Kosiarze - Neal Shusterman

Kosiarze

Żniwa śmierci tom 1

Neal Shusterman

"Nieśmiertelność nie łagodzi głupoty ani młodzieńczej wrażliwości.
Niewinność skazana jest na bezsensowną śmierć z naszych rąk jako ofiara niemożliwych do naprawienia błędów."



Muszę przyznać, że książka pana Shustermana mnie naprawdę zaskoczyła i to pod wieloma względami.
Na początku myślałam, że będzie to coś na wzór post-apo, potem zamieniłam to na skrzyżowanie Niezgodnej V. Roth (dlatego, że było to świetnie rozwinięte społeczeństwo także technologicznie) z Więźniem labiryntu J. Dashner (ze względu na eksperyment jaki został tam podjęty), ale tak było tylko przez kilka pierwszych stron. Z czasem gdy akcja nabierała tempa zrozumiałam, że ta książka jest wyjątkowa i nie ważne jak bardzo bym się starała udowodnić swoją racje, nie mam na to szans.
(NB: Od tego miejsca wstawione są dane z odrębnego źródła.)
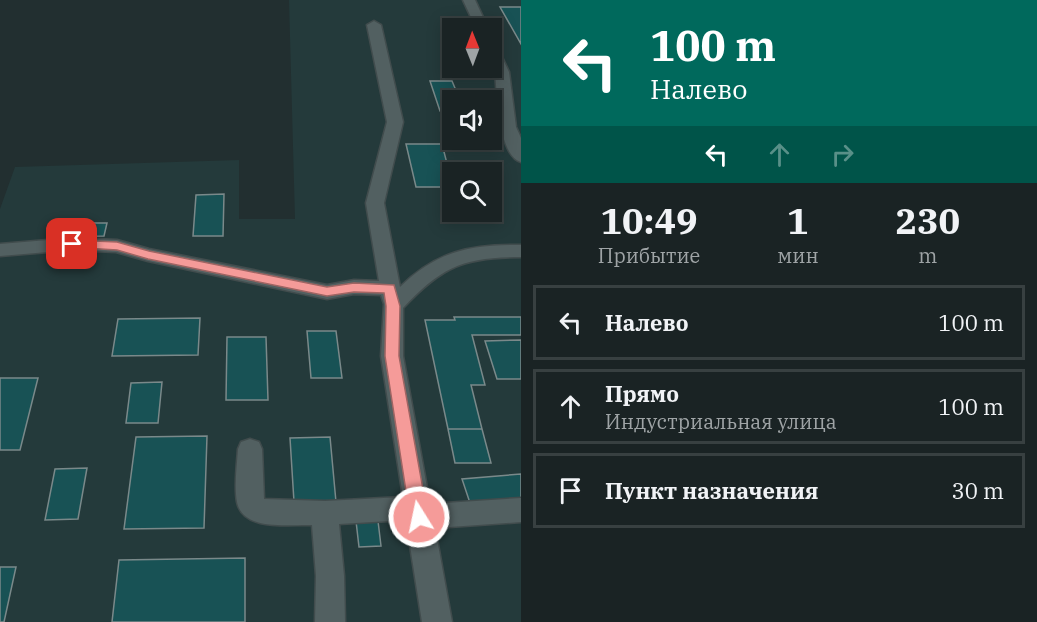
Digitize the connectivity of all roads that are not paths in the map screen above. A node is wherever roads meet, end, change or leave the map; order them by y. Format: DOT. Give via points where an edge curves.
graph roads {
  1 [pos="469,0"];
  2 [pos="477,18"];
  3 [pos="374,25"];
  4 [pos="502,72"];
  5 [pos="521,94"];
  6 [pos="504,96"];
  7 [pos="521,158"];
  8 [pos="0,250"];
  9 [pos="521,251"];
  10 [pos="391,297"];
  11 [pos="250,449"];
  12 [pos="521,510"];
  13 [pos="418,512"];
  14 [pos="325,513"];
  15 [pos="330,622"];
  16 [pos="437,622"];
  1 -- 2 [label="street"];
  3 -- 10 [label="street" via="395,123 375,203"];
  4 -- 6 [label="street"];
  5 -- 6 [label="street"];
  6 -- 7 [label="street" via="508,127"];
  8 -- 10 [label="street" via="72,244 117,246 327,292 354,287"];
  9 -- 10 [label="street" via="477,252 441,264"];
  10 -- 13 [label="street" via="392,356"];
  11 -- 14 [label="street" via="250,502 258,511"];
  12 -- 13 [label="street"];
  13 -- 14 [label="street"];
  13 -- 16 [label="street"];
  14 -- 15 [label="street"];
}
Nie mogę nie poruszyć tutaj także mojego przywiązania do bohaterów, a szczególnie Sędziego Kosiarza Faradaya i Rowana. ❤️❤️❤️
Ci dwaj bohaterowie, których jak dla mnie było bardzo mało, wprowadzają wiele pozytywnych postaw jak i myśli.
Oczywiście moje serce płacze nad Voltą. Chłopak mnie rozczulał i widać, że zależało mu na Rowanie, dlatego też jestem zła na los jego postaci...❤️😢
Citra, jako druga główna bohaterka wydaje mi się fajna, ale troszkę pusta. Jest naprawdę sprytna i inteligentna, jej pomysły są ciekawe, ale jako taka osoba do wątku miłosnego była beznadziejna (według mnie oczywiście).
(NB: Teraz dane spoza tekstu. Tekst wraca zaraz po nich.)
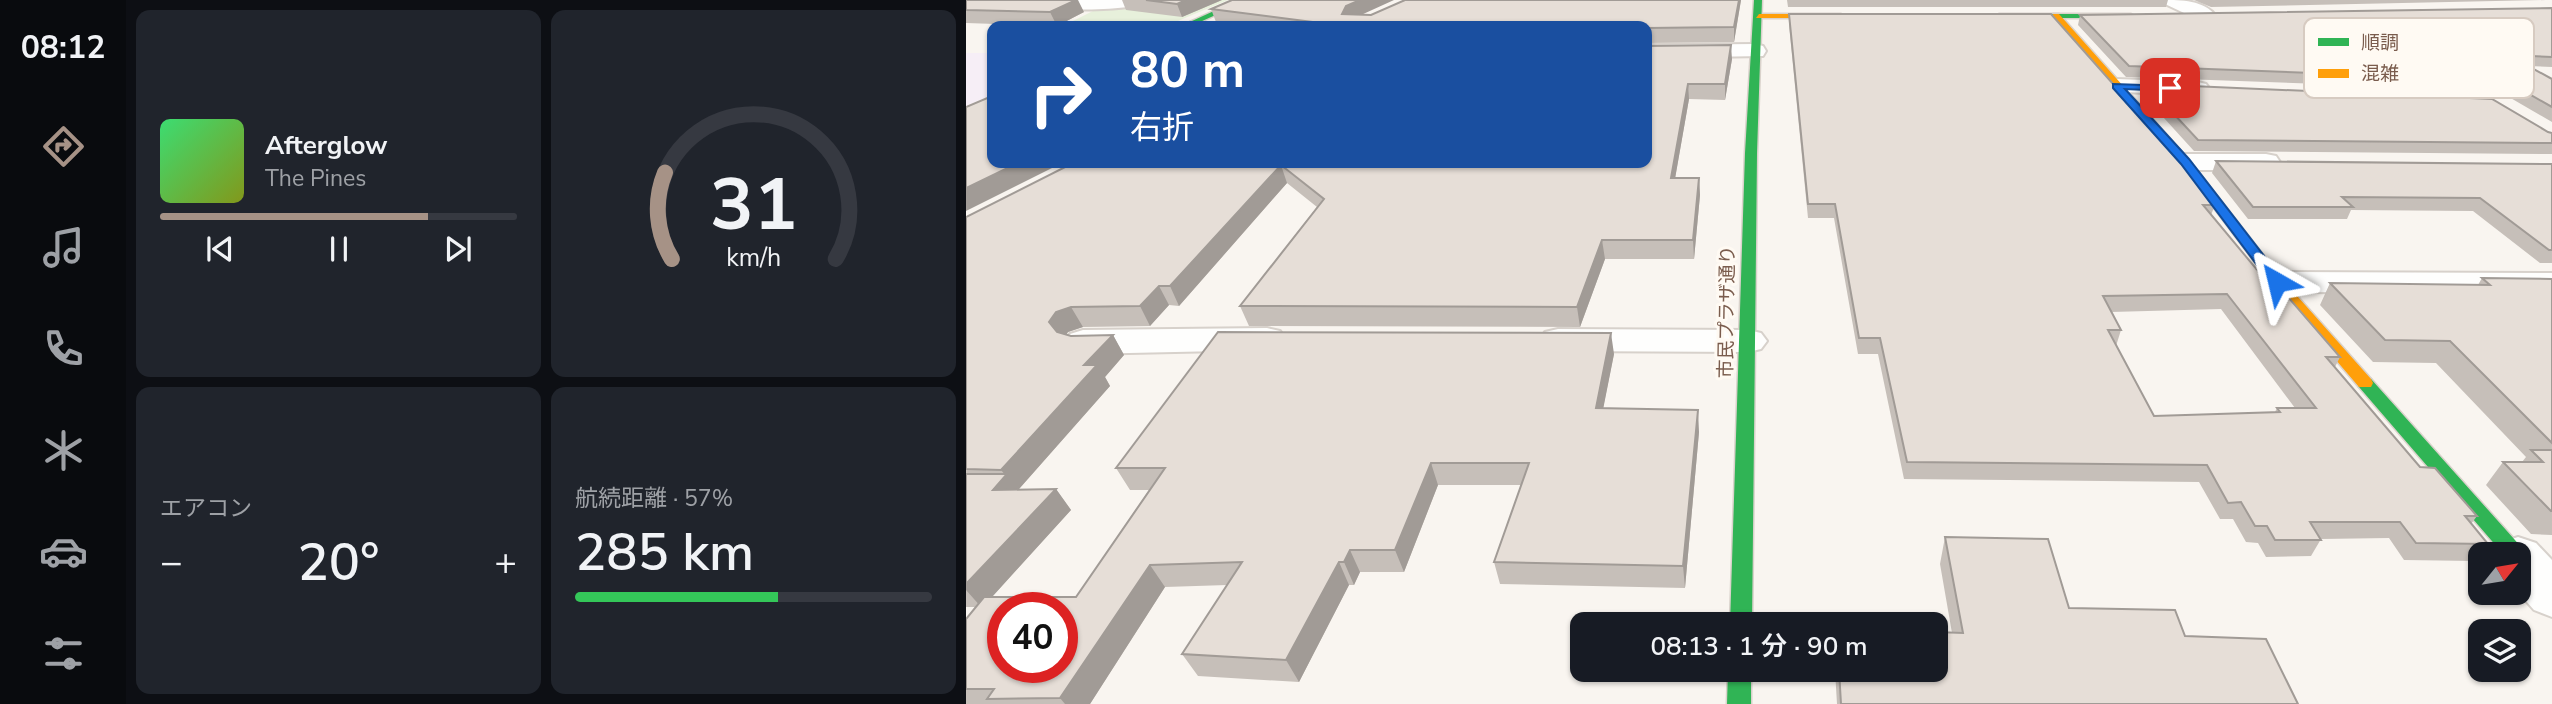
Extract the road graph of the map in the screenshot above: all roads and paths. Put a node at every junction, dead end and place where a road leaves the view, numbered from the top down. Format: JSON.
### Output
{"nodes":[{"id":1,"x":1140,"y":0,"type":"edge"},
{"id":2,"x":1245,"y":0,"type":"edge"},
{"id":3,"x":1067,"y":2,"type":"edge"},
{"id":4,"x":1002,"y":3,"type":"edge"},
{"id":5,"x":1758,"y":8,"type":"edge"},
{"id":6,"x":2163,"y":10,"type":"edge"},
{"id":7,"x":1854,"y":16,"type":"edge"},
{"id":8,"x":1976,"y":16,"type":"edge"},
{"id":9,"x":2056,"y":16,"type":"junction"},
{"id":10,"x":2212,"y":16,"type":"edge"},
{"id":11,"x":1197,"y":21,"type":"edge"},
{"id":12,"x":1755,"y":51,"type":"junction"},
{"id":13,"x":1652,"y":52,"type":"edge"},
{"id":14,"x":2116,"y":86,"type":"junction"},
{"id":15,"x":2228,"y":90,"type":"edge"},
{"id":16,"x":2185,"y":162,"type":"junction"},
{"id":17,"x":2294,"y":163,"type":"edge"},
{"id":18,"x":2277,"y":282,"type":"junction"},
{"id":19,"x":2552,"y":283,"type":"edge"},
{"id":20,"x":1300,"y":339,"type":"edge"},
{"id":21,"x":1523,"y":340,"type":"edge"},
{"id":22,"x":1748,"y":341,"type":"junction"},
{"id":23,"x":1083,"y":342,"type":"edge"},
{"id":24,"x":2505,"y":542,"type":"edge"},
{"id":25,"x":2531,"y":572,"type":"edge"},
{"id":26,"x":2552,"y":595,"type":"edge"},
{"id":27,"x":1741,"y":612,"type":"edge"},
{"id":28,"x":1740,"y":682,"type":"edge"},
{"id":29,"x":1739,"y":704,"type":"edge"}],
"edges":[{"from":1,"to":3,"type":"street"},
{"from":2,"to":11,"type":"street"},
{"from":3,"to":4,"type":"street"},
{"from":5,"to":7,"type":"street"},
{"from":5,"to":12,"type":"street","name":"市民プラザ通り"},
{"from":6,"to":9,"type":"street"},
{"from":6,"to":10,"type":"street"},
{"from":8,"to":9,"type":"street"},
{"from":9,"to":14,"type":"street"},
{"from":12,"to":13,"type":"street"},
{"from":12,"to":22,"type":"street","name":"市民プラザ通り"},
{"from":14,"to":15,"type":"street"},
{"from":14,"to":16,"type":"street"},
{"from":16,"to":17,"type":"street"},
{"from":16,"to":18,"type":"street"},
{"from":18,"to":19,"type":"street"},
{"from":18,"to":24,"type":"street"},
{"from":20,"to":23,"type":"street"},
{"from":21,"to":22,"type":"street"},
{"from":22,"to":27,"type":"street","name":"市民プラザ通り"},
{"from":25,"to":26,"type":"street"},
{"from":28,"to":29,"type":"street"}]}
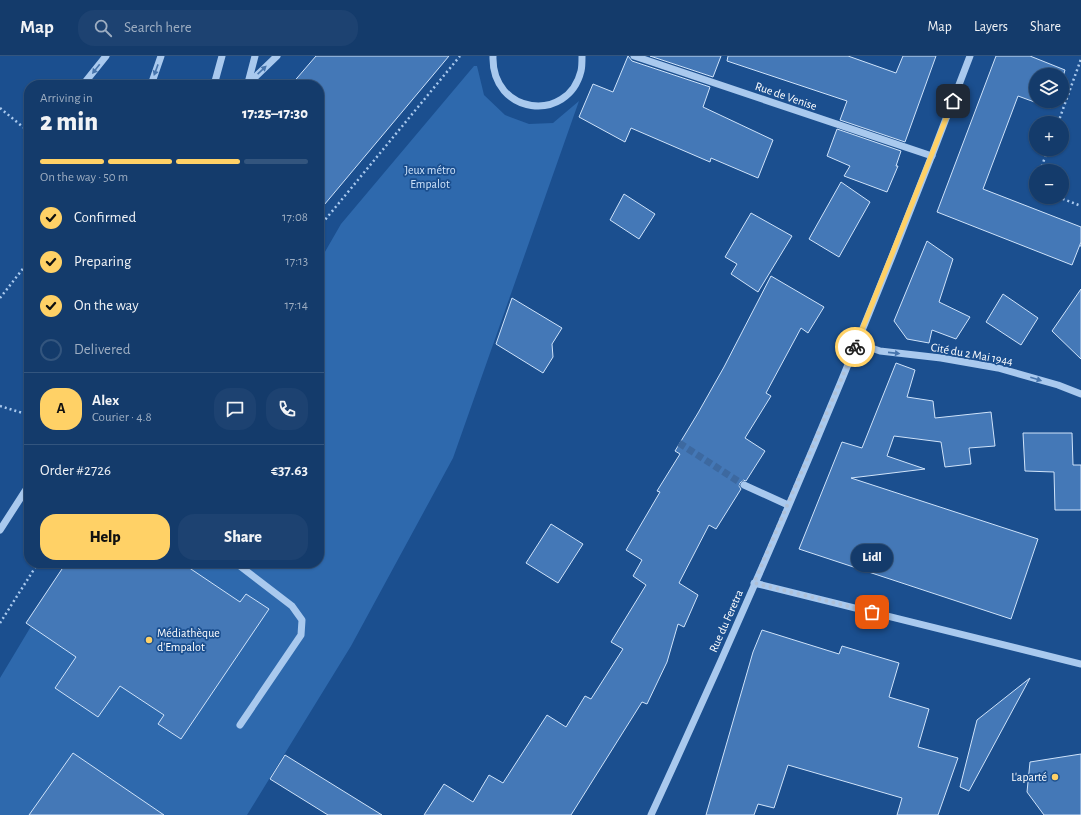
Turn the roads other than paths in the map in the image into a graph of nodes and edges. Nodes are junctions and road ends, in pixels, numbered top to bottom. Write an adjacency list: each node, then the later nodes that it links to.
1 (106, 56): 10 (street, one-way to 10)
2 (161, 56): 11 (street, one-way to 11)
3 (222, 56): 12 (street)
4 (255, 56): 13 (street)
5 (277, 56): 14 (street, one-way to 5)
6 (492, 56): 7 (street)
7 (582, 56)
8 (634, 56): 15 (street, Rue de Venise)
9 (970, 56): 15 (street, Rue du Feretra)
10 (89, 80)
11 (153, 80)
12 (215, 80)
13 (248, 80)
14 (251, 80)
15 (932, 156): 16 (street, Rue du Feretra)
16 (857, 343): 17 (street, Cité du 2 Mai 1944, one-way to 17); 20 (street, Rue du Feretra)
17 (1081, 394)
18 (744, 485): 20 (street)
19 (24, 493): 21 (street)
20 (788, 505): 23 (street, Rue du Feretra)
21 (0, 530)
22 (243, 568): 25 (street)
23 (754, 583): 24 (street); 26 (street, Rue du Feretra)
24 (1081, 664)
25 (240, 725)
26 (651, 815)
Sam wątek miłosny nie jest jakiś wyolbrzymiony, ogólnie jest go mało. Ciągnie się co prawda przez całą książkę, ale nie jest nachalny przez co jest idealną klamrą kompozycyjną.
Szczerze mówiąc nie shippowałam Rowana i Citry, ale ostatnia akcja podczas Zimowego Konklawe wszystko zmieniła i była urocza.🙈🙈
Tak więc jeżeli lubisz lekkie związki, które nie rozwalają całej akcji powieści to śmiało i całym sercem mogę ci polecić właśnie Kosiarzy.

Oczywiście, książka z humorem (udało mi się tam nawet znaleźć aluzje do Hermiony!), ale i kilkoma mądrymi zdaniami o naszej ogólnej wierze "(...) by ból empatii wciąż czynił nas ludźmi. Jeśli to stracimy, żaden bóg już nam nie pomoże."
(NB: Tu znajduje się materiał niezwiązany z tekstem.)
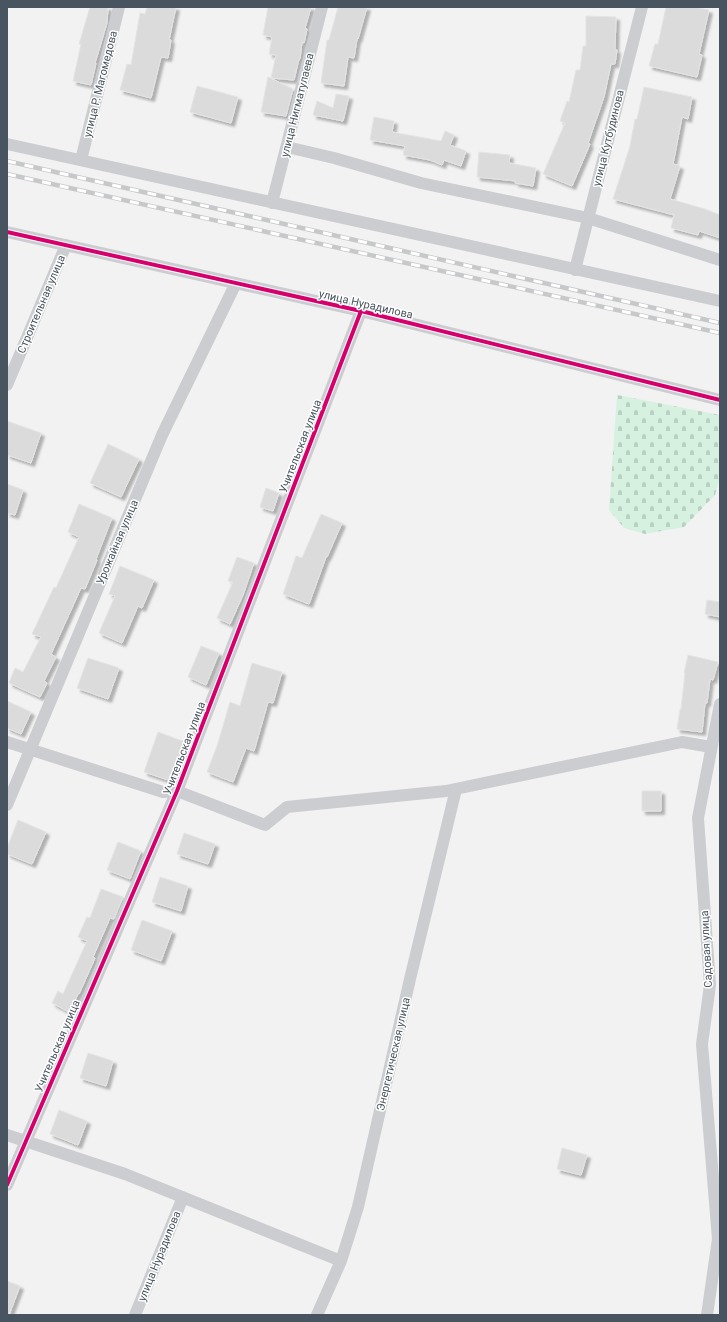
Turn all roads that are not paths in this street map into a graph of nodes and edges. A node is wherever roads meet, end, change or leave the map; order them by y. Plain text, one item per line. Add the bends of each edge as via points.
1 (119, 7) edge
2 (322, 7) edge
3 (642, 7) edge
4 (7, 144) edge
5 (287, 147) junction
6 (82, 160) junction
7 (272, 203) junction
8 (588, 218) junction
9 (7, 232) edge
10 (66, 245) junction
11 (720, 260) edge
12 (575, 270) junction
13 (236, 283) junction
14 (720, 301) edge
15 (361, 311) junction
16 (7, 385) edge
17 (720, 400) edge
18 (720, 704) edge
19 (7, 742) edge
20 (711, 747) junction
21 (31, 750) junction
22 (456, 789) junction
23 (177, 791) junction
24 (7, 806) edge
25 (7, 1135) edge
26 (26, 1141) junction
27 (7, 1186) edge
28 (183, 1197) junction
29 (341, 1261) junction
30 (135, 1315) edge
31 (317, 1315) edge
32 (707, 1315) edge

1 - 6 street, улица Р. Магомедова
2 - 5 street, улица Нигматулаева
3 - 8 street, улица Кутбудинова
4 - 6 street
5 - 7 street, улица Нигматулаева
5 - 8 street via 421,184
6 - 7 street
7 - 12 street
8 - 11 street
8 - 12 street, улица Кутбудинова
9 - 10 street, улица Нурадилова
10 - 13 street, улица Нурадилова
10 - 16 street, Строительная улица
12 - 14 street
13 - 15 street, улица Нурадилова
13 - 21 street, Урожайная улица via 162,435
15 - 17 street, улица Нурадилова
15 - 23 street, Учительская улица
18 - 20 street, Садовая улица
19 - 21 street
20 - 22 street via 682,742
20 - 32 street, Садовая улица via 698,818 710,984 702,1044 718,1239
21 - 23 street via 163,792
21 - 24 street, Урожайная улица
22 - 23 street via 287,807 265,825
22 - 29 street, Энергетическая улица via 358,1207
23 - 26 street, Учительская улица
25 - 26 street
26 - 27 street, Учительская улица
26 - 28 street via 125,1174
28 - 29 street
28 - 30 street, улица Нурадилова
29 - 31 street, Энергетическая улица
Biorąc pod uwagę wszystkie emocje, jakie ta książka na mnie wywołała, a także fakt, że nie mogłam się od niej oderwać (3 dni czytania!) z czystym sumieniem mogę postawić jej ocenę 9/10.🌵🐢


Tak więc, czytaliście już Kosiarzy? A może dopiero zamierzacie?
Koniecznie dajcie znać w komentarzu, co myślicie o książce, jak i samej recenzji! 🤓🤓

Komentarze

Popularne posty z tego bloga

Skargi i zażalenia do Kronik Shannary - [SPOJLERY]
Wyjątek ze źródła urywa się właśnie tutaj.